Corporate Names in British Columbia
By Linas Antanavicius, Barrister & Solicitor
Choosing the name of a corporation is one of the first decisions to be made when incorporating and is often the most difficult. According to the Business Corporations Act, the name cannot be identical or similar to another company’s name. The corporate name has to have a distinctive element and a descriptive element, and has to have a corporate designation such as “Limited”, “Limitee”, “Incorporated”, “Incorporee”, “Corporation” or their abbreviations such as “Ltd”, “Ltee”, “Inc.” and “Corp.”
Distinctive and Descriptive Elements
The distinctive element allows the public to distinguish one corporation from another. The distinctive element is the most important part of the name of a company and must appear first. For example, “Retail Store Inc.” does not distinguish itself from other similar businesses, while “Mohawk Retail Store Inc.” does. Coined names (a completely new word often consisting of syllables put together from the names of incorporators), personal names, initials, geographic locations and numbers can be used as the descriptive element in the name of a British Columbia company.
The descriptive element indicates the nature of the business of the company. The requirement to have the descriptive element in the name of a company distinguishes British Columbia from some other Canadian provinces and foreign countries. The descriptive element may be specific such as “XYZ Translation Services Ltd.” or may be rather general such as “XYZ Enterprises Ltd.”
The Act imposes several prohibitions with respect to corporate names.
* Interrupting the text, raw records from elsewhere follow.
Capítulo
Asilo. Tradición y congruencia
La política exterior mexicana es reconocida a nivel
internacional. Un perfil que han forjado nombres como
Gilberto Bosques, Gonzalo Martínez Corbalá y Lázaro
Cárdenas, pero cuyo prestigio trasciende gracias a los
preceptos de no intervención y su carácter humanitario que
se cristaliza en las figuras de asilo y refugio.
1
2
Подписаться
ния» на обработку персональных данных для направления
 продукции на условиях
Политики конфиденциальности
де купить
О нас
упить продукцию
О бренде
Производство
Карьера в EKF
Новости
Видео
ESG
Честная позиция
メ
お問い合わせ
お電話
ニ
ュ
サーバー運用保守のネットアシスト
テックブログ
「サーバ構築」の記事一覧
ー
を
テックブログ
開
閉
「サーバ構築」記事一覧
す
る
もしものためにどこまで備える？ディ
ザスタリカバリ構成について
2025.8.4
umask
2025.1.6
For example, names containing well-known trade-name or trade-mark will not be registered. The word “government” or any words that imply association with any governmental authority are not allowed. The use of “British Columbia” or “B.C.” at the beginning of a corporate name as the distinctive element may not be permitted, if, in the opinion of the registrar it implies connection with the government of the province of British Columbia, unless a written consent from the provincial government is obtained. Similar prohibitions apply to names suggesting any connection to the Crown or Royal Family, vulgar, obscene or racial expressions, identical or similar names, words subject to statutory prohibitions and restrictions (such as Board of Trade, bank, R.C.M.P., etc.), words that do not accurately describe the activities of the company.
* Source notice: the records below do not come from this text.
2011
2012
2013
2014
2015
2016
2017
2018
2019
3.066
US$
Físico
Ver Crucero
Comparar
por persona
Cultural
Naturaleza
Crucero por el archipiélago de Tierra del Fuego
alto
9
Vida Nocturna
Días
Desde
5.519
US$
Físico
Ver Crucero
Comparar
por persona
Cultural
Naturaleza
Corporate Names and Internet Names
If a company wants to use the same corporate name as its Internet domain name, the domain name has to meet the name requirements. It has to have a distinctive and descriptive element. For example, and Internet name that may be approved as a corporate name is: “XYZTraslationsServices.com Ltd.”. “XYZ.com” would not be approved.
Trade-Marks in Conflict With Company Names
Trade-marks are words or symbols established by use or registration to distinguish goods or serviced as being the goods of a particular producer or the services of a particular provider. It should be noted that registering a company name on the British Columbia corporate register does not provide a proprietary interest in the name. If a corporate name is similar to or identical with one used by a trade-mark holder, the name may be subject to an infringement action, and the company name holder may lose everything invested in the company name and may be liable to pay damages and the other party’s legal costs.